The popular public radio show The Takeaway was broadcast live from the WFAE studios this morning, and host John Hockenberry was kind enough to join me live in the studio during Morning Edition for a few minutes before The Takeaway went on the air.
I asked Mr. Hockenberry what made The Takeaway different from other public radio programs. He explained to me that the goal of the program is to not only create a conversational approach to the news of the day during the course of the program, but for it to be the kind of news that becomes part of the conversation the listener has throughout the day.
Listeners have many avenues to offer input to a conversation-based show nowadays (i.e. Twitter, Facebook, website, E-mail) versus the days where the only way to offer your thoughts to a radio show was via telephone. I asked Mr. Hockenberry how the game has changed with listeners having so many options.

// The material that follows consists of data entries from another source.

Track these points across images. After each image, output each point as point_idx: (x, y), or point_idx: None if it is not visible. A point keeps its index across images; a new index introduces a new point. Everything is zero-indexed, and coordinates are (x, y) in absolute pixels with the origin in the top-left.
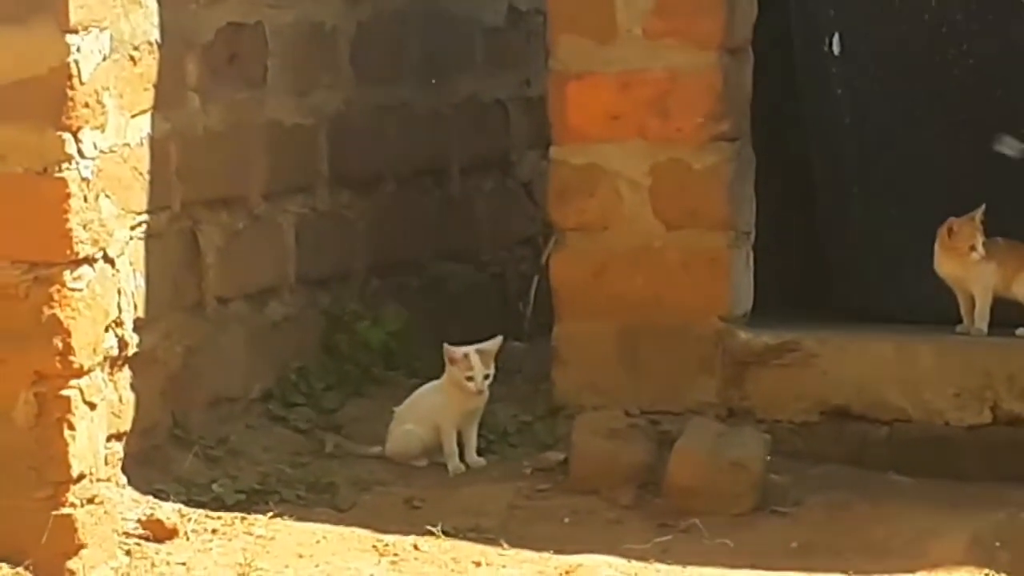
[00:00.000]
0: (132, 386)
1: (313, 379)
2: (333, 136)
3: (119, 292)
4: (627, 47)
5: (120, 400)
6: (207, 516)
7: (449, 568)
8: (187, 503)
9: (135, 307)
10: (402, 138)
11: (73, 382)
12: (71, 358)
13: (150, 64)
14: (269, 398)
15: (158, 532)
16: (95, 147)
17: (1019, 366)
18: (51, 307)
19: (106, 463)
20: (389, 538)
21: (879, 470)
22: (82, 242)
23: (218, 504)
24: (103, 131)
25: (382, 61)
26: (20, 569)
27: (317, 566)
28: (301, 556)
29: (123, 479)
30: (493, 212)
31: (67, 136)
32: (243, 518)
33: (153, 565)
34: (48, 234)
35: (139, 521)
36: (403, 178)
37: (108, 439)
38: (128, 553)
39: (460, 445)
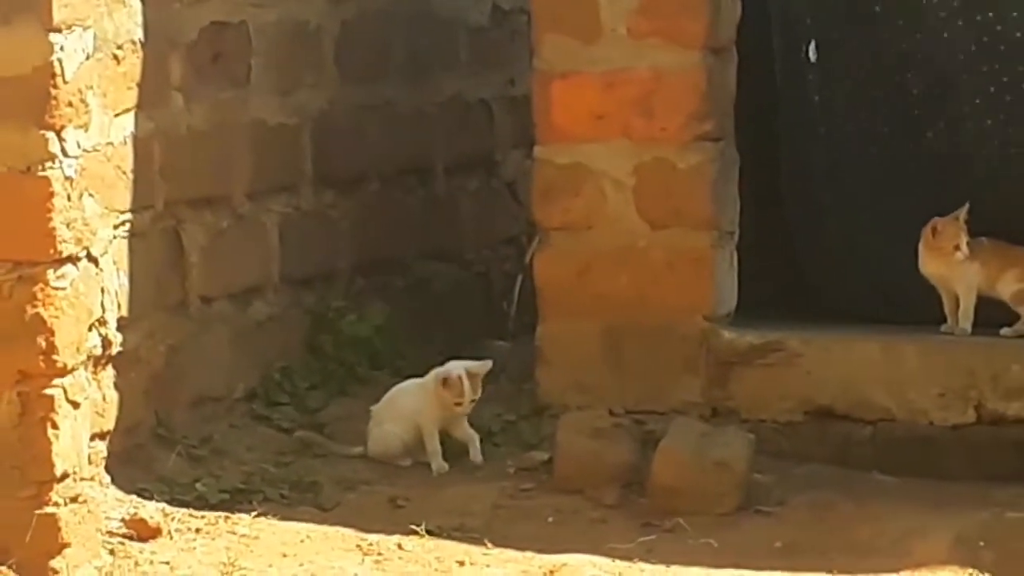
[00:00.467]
0: (115, 385)
1: (297, 378)
2: (317, 135)
3: (102, 291)
4: (611, 47)
5: (104, 399)
6: (191, 515)
7: (433, 567)
8: (171, 502)
9: (119, 306)
10: (386, 137)
11: (56, 381)
12: (54, 357)
13: (134, 63)
14: (253, 397)
15: (142, 531)
16: (78, 146)
17: (1003, 366)
18: (34, 306)
19: (90, 462)
20: (373, 537)
21: (863, 470)
22: (65, 241)
23: (202, 503)
24: (87, 130)
25: (366, 60)
26: (3, 568)
27: (301, 565)
28: (285, 555)
29: (107, 478)
30: (477, 211)
31: (50, 135)
32: (227, 517)
33: (137, 564)
34: (31, 233)
35: (123, 520)
36: (387, 177)
37: (92, 438)
38: (112, 552)
39: (445, 444)
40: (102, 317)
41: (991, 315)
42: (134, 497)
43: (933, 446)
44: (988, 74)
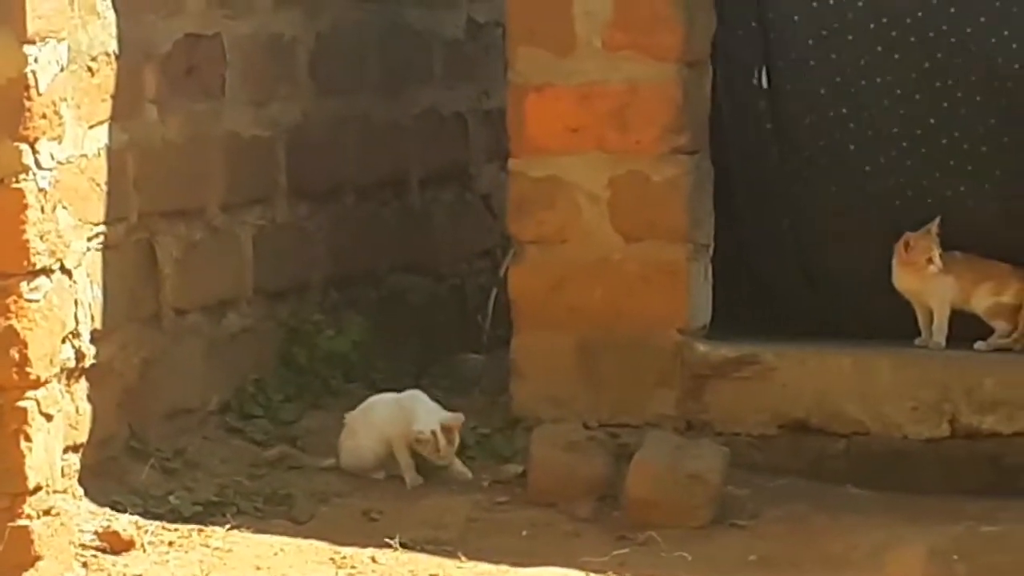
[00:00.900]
0: (89, 398)
1: (271, 391)
2: (291, 148)
3: (76, 303)
4: (586, 59)
5: (77, 412)
6: (164, 528)
7: None
8: (144, 515)
9: (92, 318)
10: (361, 150)
11: (29, 393)
12: (27, 369)
13: (108, 75)
14: (227, 410)
15: (115, 544)
16: (52, 158)
17: (977, 380)
18: (7, 318)
19: (63, 475)
20: (347, 550)
21: (837, 483)
22: (39, 253)
23: (175, 516)
24: (60, 142)
25: (341, 73)
26: None
27: None
28: (258, 568)
29: (80, 491)
30: (452, 224)
31: (24, 147)
32: (200, 530)
33: None
34: (5, 245)
35: (96, 533)
36: (362, 190)
37: (65, 451)
38: (85, 565)
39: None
40: (75, 329)
41: (965, 329)
42: (107, 510)
43: (907, 460)
44: (941, 94)
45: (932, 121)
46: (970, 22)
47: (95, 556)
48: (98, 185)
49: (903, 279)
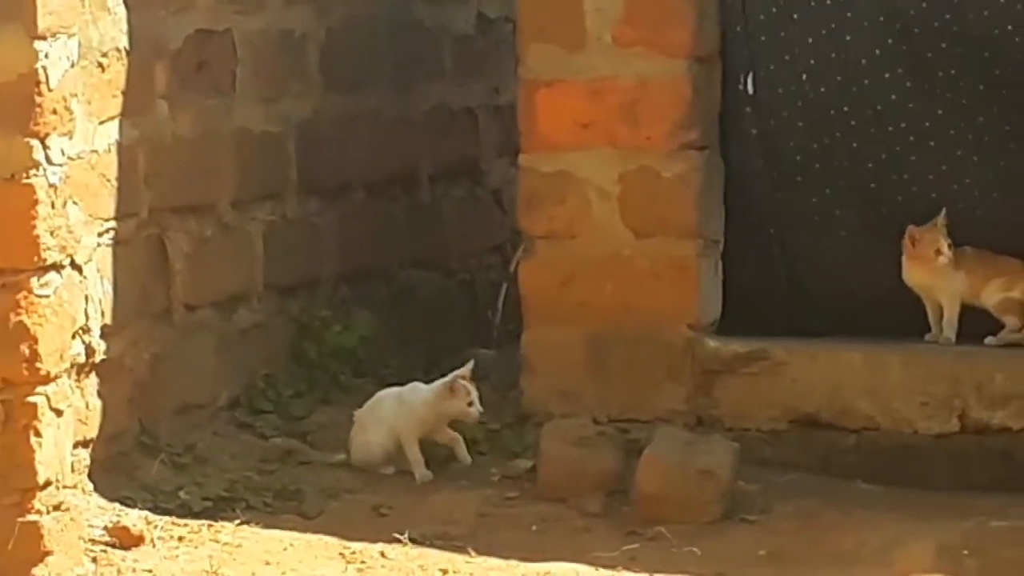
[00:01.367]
0: (99, 393)
1: (281, 386)
2: (302, 143)
3: (86, 299)
4: (597, 55)
5: (87, 407)
6: (174, 523)
7: None
8: (154, 510)
9: (102, 314)
10: (371, 146)
11: (40, 389)
12: (38, 365)
13: (118, 71)
14: (236, 405)
15: (124, 539)
16: (63, 154)
17: (987, 375)
18: (18, 314)
19: (72, 470)
20: (356, 545)
21: (847, 478)
22: (49, 249)
23: (185, 511)
24: (71, 138)
25: (351, 69)
26: None
27: (284, 573)
28: (268, 563)
29: (90, 486)
30: (462, 220)
31: (35, 143)
32: (210, 525)
33: (119, 572)
34: (15, 241)
35: (105, 528)
36: (372, 186)
37: (75, 446)
38: (94, 560)
39: (429, 449)
40: (86, 325)
41: (975, 324)
42: (117, 505)
43: (917, 455)
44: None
45: (940, 112)
46: (973, 10)
47: (105, 551)
48: (108, 181)
49: (913, 274)
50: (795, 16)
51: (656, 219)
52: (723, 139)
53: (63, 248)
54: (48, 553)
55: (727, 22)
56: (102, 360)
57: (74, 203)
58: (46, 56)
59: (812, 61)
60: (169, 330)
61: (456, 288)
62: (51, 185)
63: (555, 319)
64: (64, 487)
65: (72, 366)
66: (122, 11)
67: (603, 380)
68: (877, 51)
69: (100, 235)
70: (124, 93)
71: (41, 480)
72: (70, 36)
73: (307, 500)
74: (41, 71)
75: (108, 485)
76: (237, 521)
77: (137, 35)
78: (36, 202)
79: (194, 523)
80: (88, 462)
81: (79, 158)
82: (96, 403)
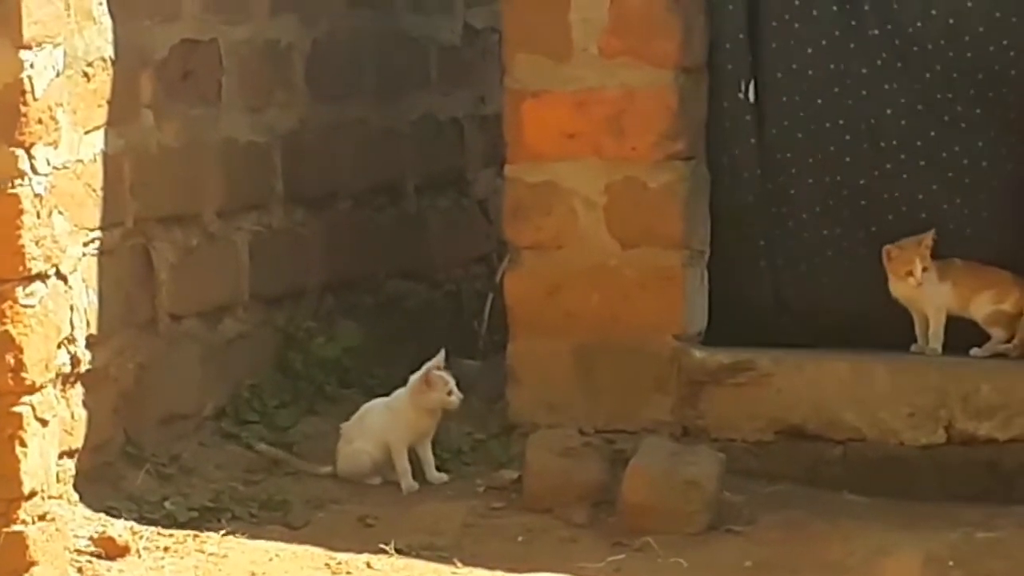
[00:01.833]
0: (84, 403)
1: (267, 397)
2: (287, 153)
3: (72, 308)
4: (583, 66)
5: (72, 417)
6: (159, 534)
7: None
8: (139, 520)
9: (88, 324)
10: (357, 156)
11: (25, 399)
12: (23, 374)
13: (104, 80)
14: (222, 415)
15: (110, 549)
16: (48, 163)
17: (973, 386)
18: (3, 323)
19: (58, 480)
20: (342, 556)
21: (834, 489)
22: (35, 258)
23: (170, 521)
24: (56, 147)
25: (337, 79)
26: None
27: None
28: (253, 574)
29: (75, 496)
30: (448, 230)
31: (20, 152)
32: (195, 536)
33: None
34: (0, 250)
35: (91, 538)
36: (358, 196)
37: (60, 456)
38: (80, 571)
39: (413, 463)
40: (71, 335)
41: (961, 336)
42: (102, 515)
43: (903, 466)
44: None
45: (932, 134)
46: (969, 32)
47: (90, 562)
48: (94, 190)
49: (896, 287)
50: (799, 25)
51: (642, 230)
52: (718, 148)
53: (48, 258)
54: (33, 563)
55: (727, 30)
56: (87, 370)
57: (59, 213)
58: (31, 66)
59: (810, 72)
60: (154, 340)
61: (442, 298)
62: (36, 195)
63: (541, 329)
64: (49, 497)
65: (57, 376)
66: (107, 20)
67: (589, 390)
68: (872, 67)
69: (85, 245)
70: (109, 103)
71: (26, 490)
72: (55, 46)
73: (293, 510)
74: (26, 80)
75: (93, 495)
76: (223, 531)
77: (122, 44)
78: (21, 212)
79: (179, 533)
80: (73, 472)
81: (64, 168)
82: (81, 413)
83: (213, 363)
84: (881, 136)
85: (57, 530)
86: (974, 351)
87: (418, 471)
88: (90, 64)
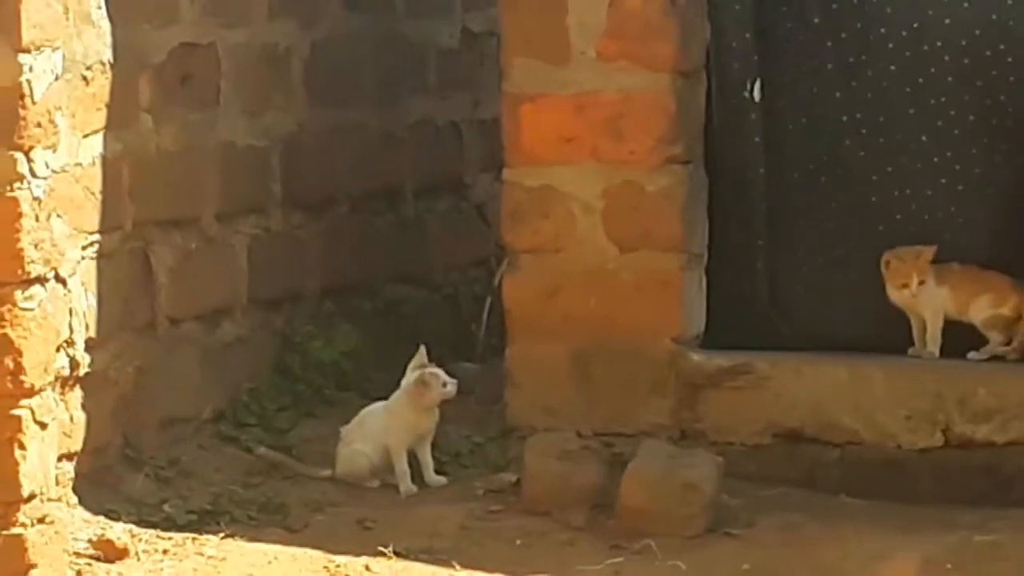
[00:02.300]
0: (83, 406)
1: (265, 400)
2: (286, 157)
3: (70, 312)
4: (581, 69)
5: (71, 420)
6: (158, 536)
7: None
8: (138, 523)
9: (87, 327)
10: (355, 160)
11: (24, 402)
12: (22, 378)
13: (103, 84)
14: (221, 419)
15: (109, 552)
16: (47, 167)
17: (970, 389)
18: (2, 327)
19: (57, 483)
20: (341, 559)
21: (831, 493)
22: (33, 262)
23: (169, 524)
24: (55, 151)
25: (336, 83)
26: None
27: None
28: None
29: (74, 499)
30: (446, 234)
31: (19, 155)
32: (194, 539)
33: None
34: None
35: (90, 541)
36: (356, 200)
37: (59, 459)
38: (79, 573)
39: (412, 466)
40: (70, 338)
41: (958, 339)
42: (101, 518)
43: (901, 469)
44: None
45: (924, 139)
46: (967, 35)
47: (89, 564)
48: (93, 194)
49: (893, 292)
50: (815, 23)
51: (640, 233)
52: (720, 149)
53: (47, 261)
54: (32, 566)
55: (732, 30)
56: (86, 373)
57: (58, 216)
58: (30, 69)
59: (813, 74)
60: (153, 343)
61: (440, 302)
62: (35, 198)
63: (539, 333)
64: (48, 500)
65: (56, 379)
66: (106, 24)
67: (587, 394)
68: (875, 69)
69: (84, 248)
70: (108, 106)
71: (25, 493)
72: (54, 49)
73: (292, 513)
74: (25, 84)
75: (92, 498)
76: (222, 534)
77: (121, 48)
78: (20, 215)
79: (178, 536)
80: (72, 475)
81: (63, 171)
82: (80, 416)
83: (212, 366)
84: (880, 140)
85: (56, 533)
86: (971, 354)
87: (417, 474)
88: (89, 68)
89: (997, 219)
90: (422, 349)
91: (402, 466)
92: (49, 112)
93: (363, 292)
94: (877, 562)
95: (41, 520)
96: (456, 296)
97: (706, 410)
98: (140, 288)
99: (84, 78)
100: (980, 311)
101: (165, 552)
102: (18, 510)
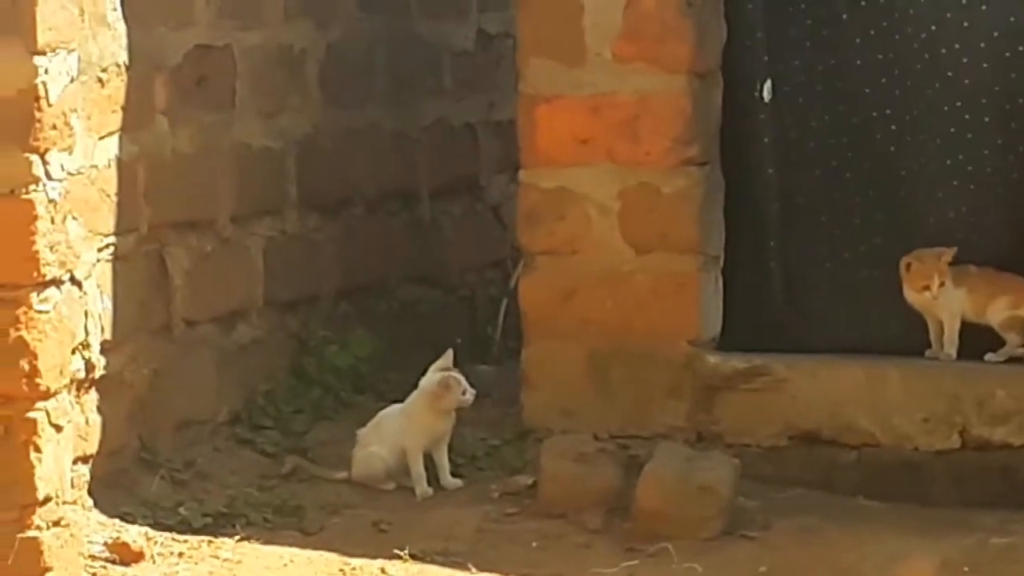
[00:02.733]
0: (99, 409)
1: (281, 402)
2: (301, 159)
3: (86, 314)
4: (596, 71)
5: (87, 423)
6: (174, 539)
7: None
8: (154, 526)
9: (102, 329)
10: (371, 161)
11: (39, 404)
12: (37, 380)
13: (118, 86)
14: (237, 421)
15: (124, 555)
16: (63, 169)
17: (988, 391)
18: (17, 329)
19: (72, 486)
20: (356, 561)
21: (848, 495)
22: (49, 264)
23: (185, 527)
24: (71, 153)
25: (351, 84)
26: None
27: None
28: None
29: (89, 502)
30: (462, 235)
31: (35, 158)
32: (210, 541)
33: None
34: (15, 256)
35: (105, 544)
36: (372, 201)
37: (74, 462)
38: None
39: (428, 469)
40: (85, 340)
41: (976, 341)
42: (117, 521)
43: (918, 471)
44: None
45: (939, 142)
46: (983, 38)
47: (104, 567)
48: (108, 196)
49: (911, 294)
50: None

The people that call in to call-in radio basically want to give speeches and offer their opinions. That's been going on since there were phones and radios. That's an old model. What you've found with E-mail comments and Twitter, particularly, is that there is also a self-edited constituency out there in the world who are media consumers who have very pithy, specific things to add to a conversation. And our invitation is this: tell us a story, tell us what you know. How is your expertise related to what we are talking about?
Hockenberry went on to say that while there is certainly a share of people who feel the need to simply offer up their opinion, the majority of the people who take the time to write in find their place and relevance in the story.
Radio is hardly the only media medium that Hockenberry has worked in. After getting his start in public radio he has spent time on national television, written for newspapers, authored books, and then come full circle back to public radio to host The Takeaway. When I asked him why he returned to radio, he told me that The Takeaway was an exciting opportunity to take on a new challenge, and initially provide an alternative to "morning drive." Since moving to middays, Hockenberry describes the collaboration now between The Takeaway and Morning Edition as "an improvement to the sense of discourse in public radio," and that it has relaxed a little bit.
The Takeaway can be heard on 90.7 WFAE Monday through Thursday at 2 PM.